MARIANO ESPINOZA: Yeah. It was very, very difficult to communicate with people and with the families here. Just to give you an idea, Worthington is located about three-and-a-half or four hours from the Twin Cities. We don’t have a Latino radio station working 24 hours a day. We don’t have Latino newspapers. So it was difficult. There was not a communication line open to the public working. We needed to work with one of the English radio stations to make something happen, but it was only after 7:00 p.m., so it was really difficult. But members of the UFCW and the president of the local UFCW there was able to be in the Swift, so that’s how we got the first calls.

And after that, it was just a very chaotic situation, because the word was spread really quickly, but within hours, the families were trying to hide instead of trying to communicate, because it’s a very — right now it’s a very isolated population. It’s only 12,000 people. It’s in the middle of nowhere. So basically the federal agents [inaudible], and it was — everybody knew that immigration was there, so it was a communication like talking to a cell by cell and trying to just inform the neighbor next door to you about the situation.

JUAN GONZALEZ: And, Mariano, I’d like to ask you, in terms of the importance of the Latino community to the meat plant there in your community, and how important the plant is to the Latino community there?

KIM SALINAS: Yeah, the Swift right now here employs about 25 percent of the entire population in Worthington, Minnesota. This is the number one employer in the southwestern part of the state. It’s a $2 billion company. So there is going to be no doubt an impact in the economy, but basically we already know that some community members need our money to pay rent, and we know that some don’t have any place to go. So we really need to think about how this immigrant community, the Latino community in Worthington, Minnesota, has brought life to the community. And right now, we don’t know what is going to happen, not just to the Latino community, but how this is going to affect businesses, how this is going to affect people in other communities. It was not just Worthington.
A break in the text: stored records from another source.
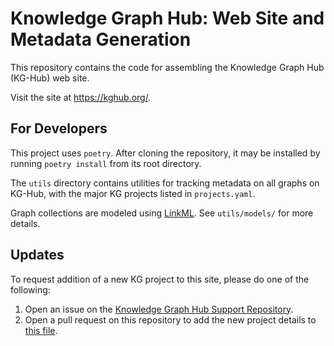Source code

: # Knowledge Graph Hub: Web Site and Metadata Generation

This repository contains the code for assembling the Knowledge Graph Hub (KG-Hub) web site.

Visit the site at <https://kghub.org/>.

## For Developers

This project uses `poetry`. After cloning the repository, it may be installed by running `poetry install` from its root directory.

The `utils` directory contains utilities for tracking metadata on all graphs on KG-Hub, with the major KG projects listed in `projects.yaml`.

Graph collections are modeled using [LinkML](https://github.com/linkml/linkml). See `utils/models/` for more details.

## Updates

To request addition of a new KG project to this site, please do one of the following:

1. Open an issue on the [Knowledge Graph Hub Support Repository](https://github.com/Knowledge-Graph-Hub/knowledge-graph-hub-support).
2. Open a pull request on this repository to add the new project details to [this file](https://github.com/Knowledge-Graph-Hub/knowledge-graph-hub.github.io/blob/master/utils/projects.yaml).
AMY GOODMAN: Mariano, we’re going to have to leave it there. But Mariano Espinoza of the Minnesota Immigration Freedom Network; Sylvia Martinez, leader of Latinos Unidos; Kim Salinas, immigrant rights attorney, Greeley, Colorado; Jim Papian of the United Food and Commercial Workers union, I want to thank you all for being there. I want to say that we did call the Department of Homeland Security. They refused to come on with us, but we will certainly continue to follow this story.